◆ Okuduğunu uygula ◆
1. Okuma parçasında "Özellikle İstanbul’da nereye" ile başlayıp "tarihi yapılarla karşı­laşırım." ile biten bölümü, bu son ifade de dahil olmak üzere harfi harfine yazıya geçirin.
2. Okuma parçasına göre İstanbul'da toprağın altından çıkan tarihi eserler nelerden daha değerlidir?
3. Okuma parçasında "Kısacası" ile başlayan cümlede adı geçen tarihi yerleri, ait oldukları şehirlerle birlikte sıralayın.

Ülkemizin neresinde olursa olsun tarihi eserlerin ve yerlerin restore edilerek yeniden insanların hizme­tine açılması çok hoşuma gidiyor.

Örneğin Eskişehir Belediye Başkanı’nın yenileme çalış­maları, Ankara Kalesi’nin restore edilmesi, Bursa’da Ulucami ve tarihi hanların etraflarının açılıp turizme kazandırılma­sını, insanlık hizmeti olarak görürüm ve bu tür yenilenme­ler içimde coşku oluşturur.

Kısacası Kars’ın Ani harabelerinden Edirne’nin Selimiye Ca­misi’ne, Van’ın Akda­mar Adası’ndan İzmir’in Efes harabele­rine kadar her yer için geçerlidir söyleyecek­lerim.

Özellikle İstanbul’da nereye kazma sallasan altından bir tarihi eser çıkar ve bu eserler petrolden de ma­denden de daha değerlidir.

Ömrüm boyunca İstanbul’a gidip gelirim ve her gidi­şimde gün yüzüne yeni çıkmış değişik tarihi yapılarla karşı­laşırım.

◆ Seçilmiş kayıtlar ◆
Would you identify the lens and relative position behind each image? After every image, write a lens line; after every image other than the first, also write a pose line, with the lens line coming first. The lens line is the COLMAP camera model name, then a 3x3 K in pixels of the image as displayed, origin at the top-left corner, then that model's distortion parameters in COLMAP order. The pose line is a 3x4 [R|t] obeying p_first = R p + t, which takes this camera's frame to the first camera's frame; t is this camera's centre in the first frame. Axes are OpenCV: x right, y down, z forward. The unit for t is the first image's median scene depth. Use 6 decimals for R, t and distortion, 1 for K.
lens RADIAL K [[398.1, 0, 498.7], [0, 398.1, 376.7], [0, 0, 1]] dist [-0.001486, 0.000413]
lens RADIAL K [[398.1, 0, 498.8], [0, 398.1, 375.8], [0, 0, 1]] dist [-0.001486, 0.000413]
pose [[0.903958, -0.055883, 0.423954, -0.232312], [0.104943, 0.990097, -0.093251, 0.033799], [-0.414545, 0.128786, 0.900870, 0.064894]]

...

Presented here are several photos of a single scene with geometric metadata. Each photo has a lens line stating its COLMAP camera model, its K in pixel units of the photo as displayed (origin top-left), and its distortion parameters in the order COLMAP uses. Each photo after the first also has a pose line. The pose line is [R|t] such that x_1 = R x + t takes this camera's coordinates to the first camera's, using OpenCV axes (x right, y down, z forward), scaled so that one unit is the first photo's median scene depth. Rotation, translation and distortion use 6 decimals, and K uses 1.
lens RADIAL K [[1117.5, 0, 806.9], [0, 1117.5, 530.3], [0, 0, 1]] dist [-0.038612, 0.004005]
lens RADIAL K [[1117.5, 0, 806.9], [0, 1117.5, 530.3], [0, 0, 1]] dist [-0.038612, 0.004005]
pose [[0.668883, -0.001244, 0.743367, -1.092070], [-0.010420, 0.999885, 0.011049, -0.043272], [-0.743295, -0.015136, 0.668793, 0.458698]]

...

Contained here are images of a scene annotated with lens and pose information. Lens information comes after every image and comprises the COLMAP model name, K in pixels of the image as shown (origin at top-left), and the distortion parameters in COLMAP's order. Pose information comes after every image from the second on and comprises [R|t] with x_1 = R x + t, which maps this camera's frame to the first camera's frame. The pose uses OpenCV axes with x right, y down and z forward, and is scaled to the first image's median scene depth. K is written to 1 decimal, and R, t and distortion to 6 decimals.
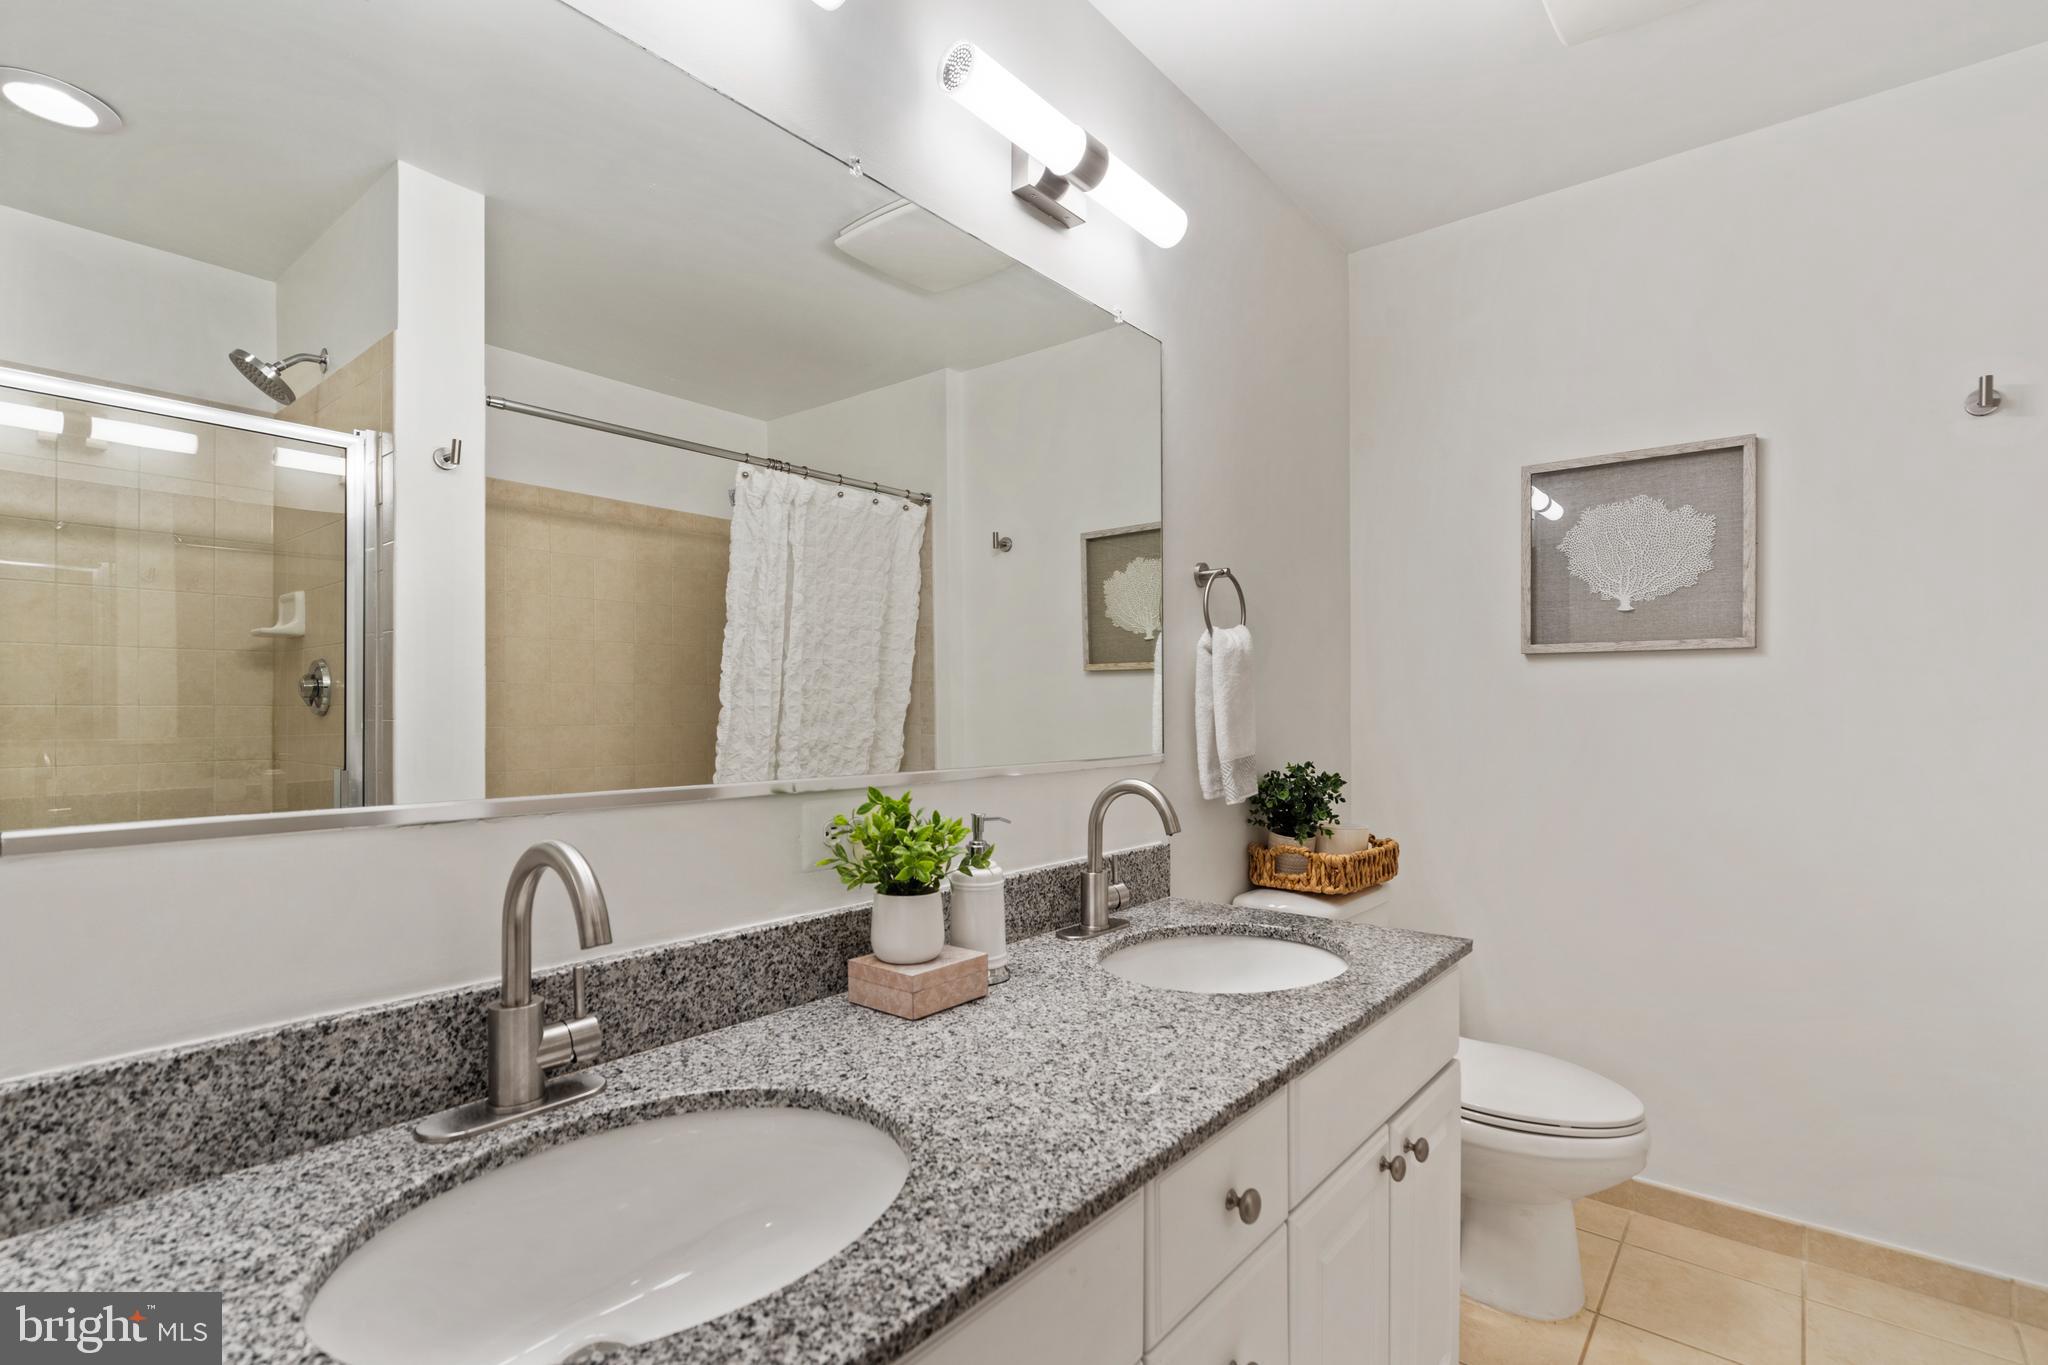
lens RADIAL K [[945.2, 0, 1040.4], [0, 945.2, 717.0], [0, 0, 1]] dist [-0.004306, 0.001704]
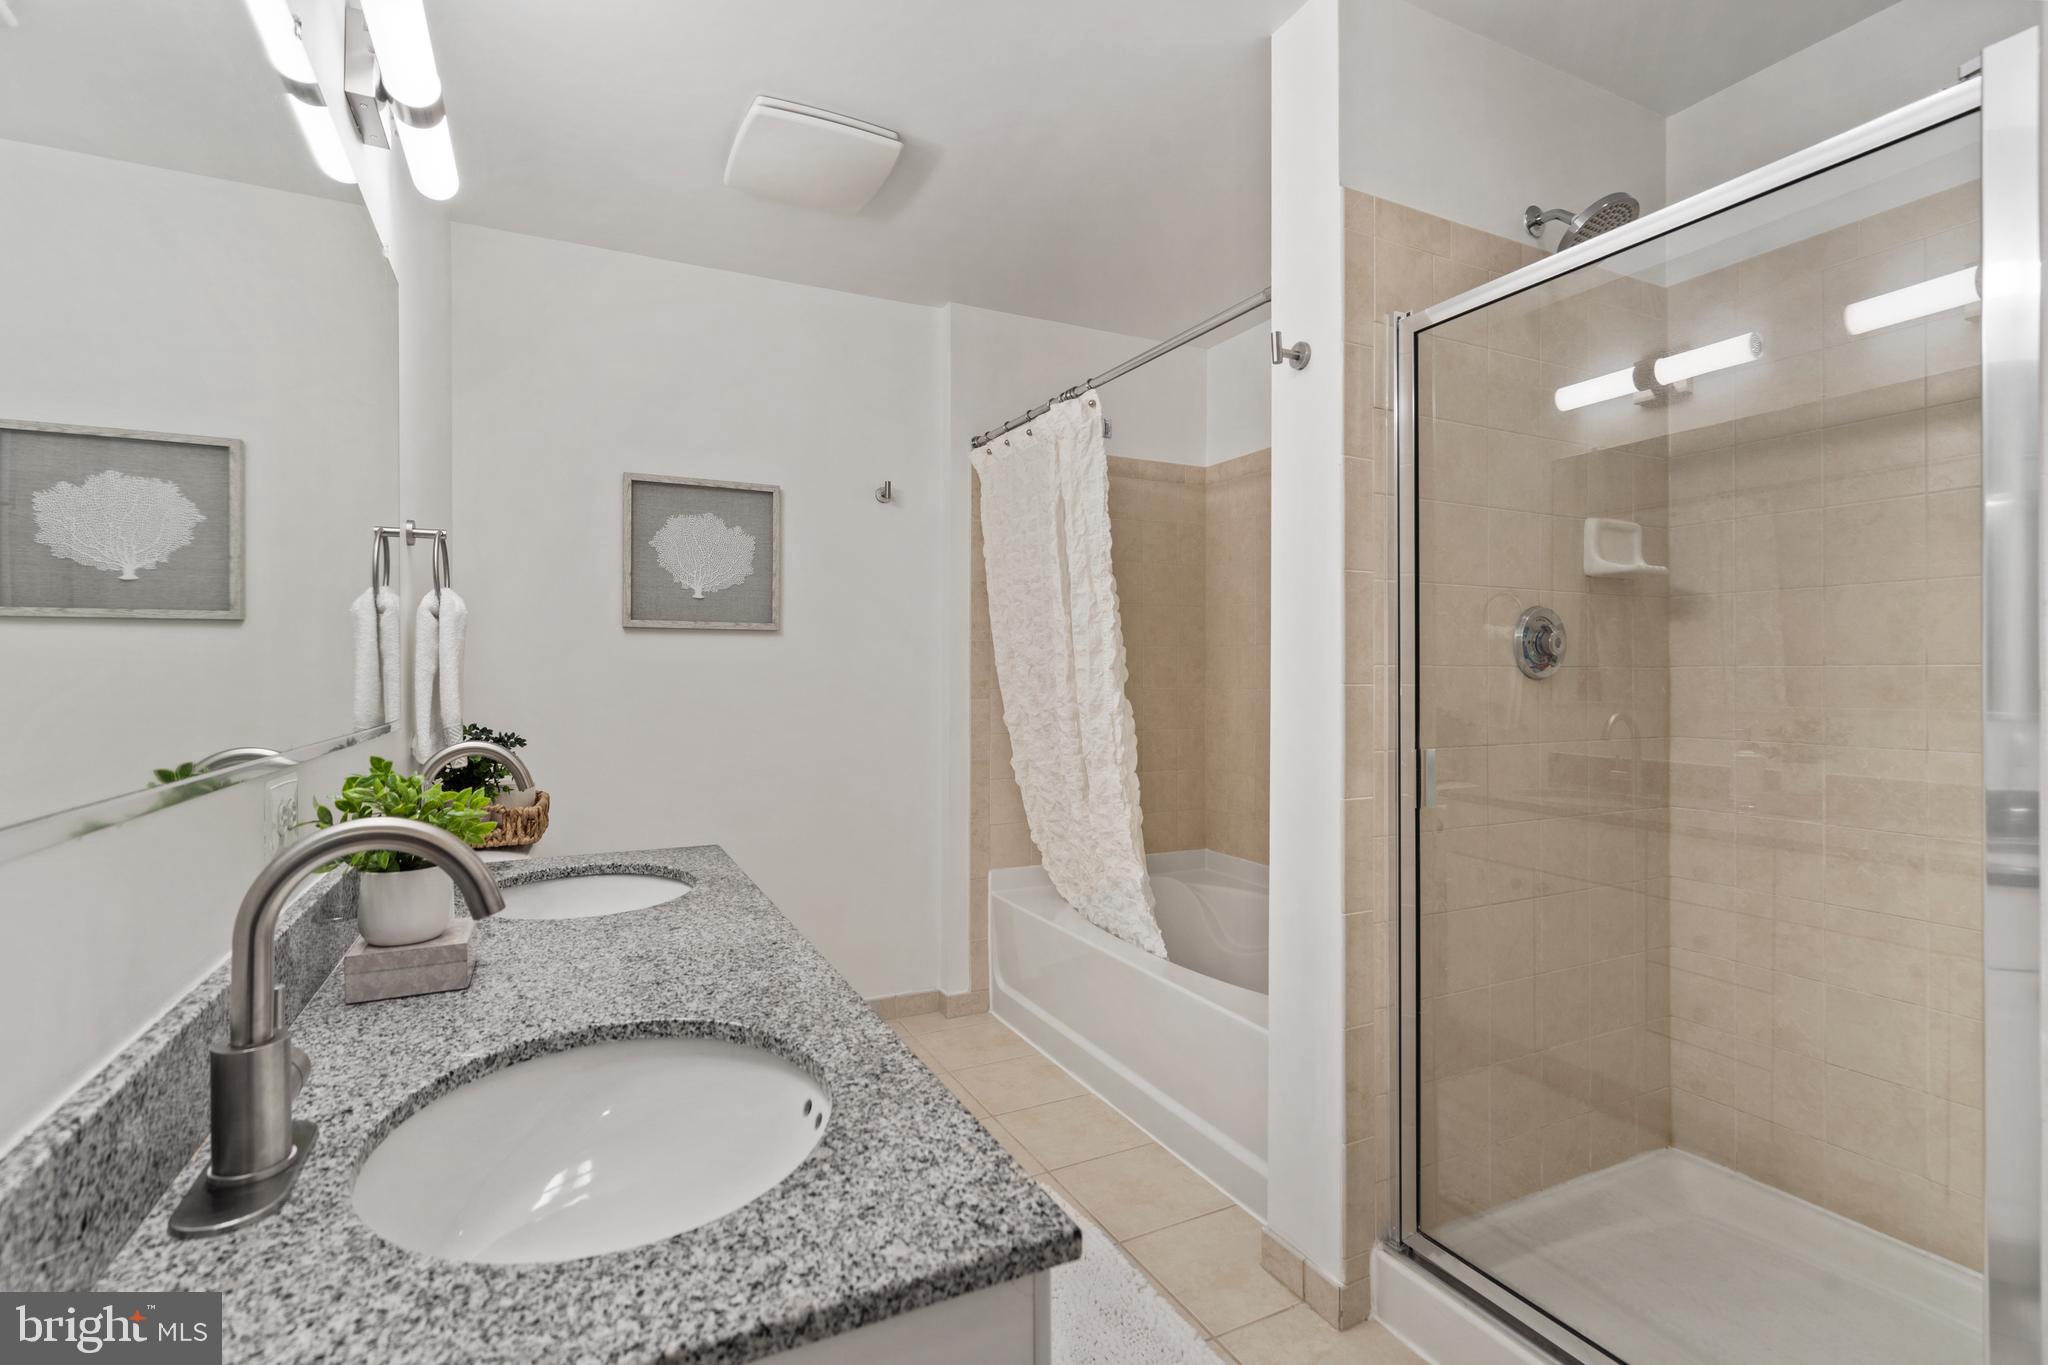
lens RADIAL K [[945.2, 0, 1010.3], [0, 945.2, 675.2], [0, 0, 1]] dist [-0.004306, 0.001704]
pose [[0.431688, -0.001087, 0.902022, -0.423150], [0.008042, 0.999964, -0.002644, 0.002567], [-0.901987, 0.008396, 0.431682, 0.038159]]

◆ Görevlere göre cevaplar ◆
1.
Özellikle İstanbul’da nereye kazma sallasan altından bir tarihi eser çıkar ve bu eserler petrolden de ma­denden de daha değerlidir.

Ömrüm boyunca İstanbul’a gidip gelirim ve her gidi­şimde gün yüzüne yeni çıkmış değişik tarihi yapılarla karşı­laşırım.

2. Petrolden de madenden de daha değerlidir.

3.
- Kars: Ani harabeleri
- Edirne: Selimiye Camisi
- Van: Akdamar Adası
- İzmir: Efes harabeleri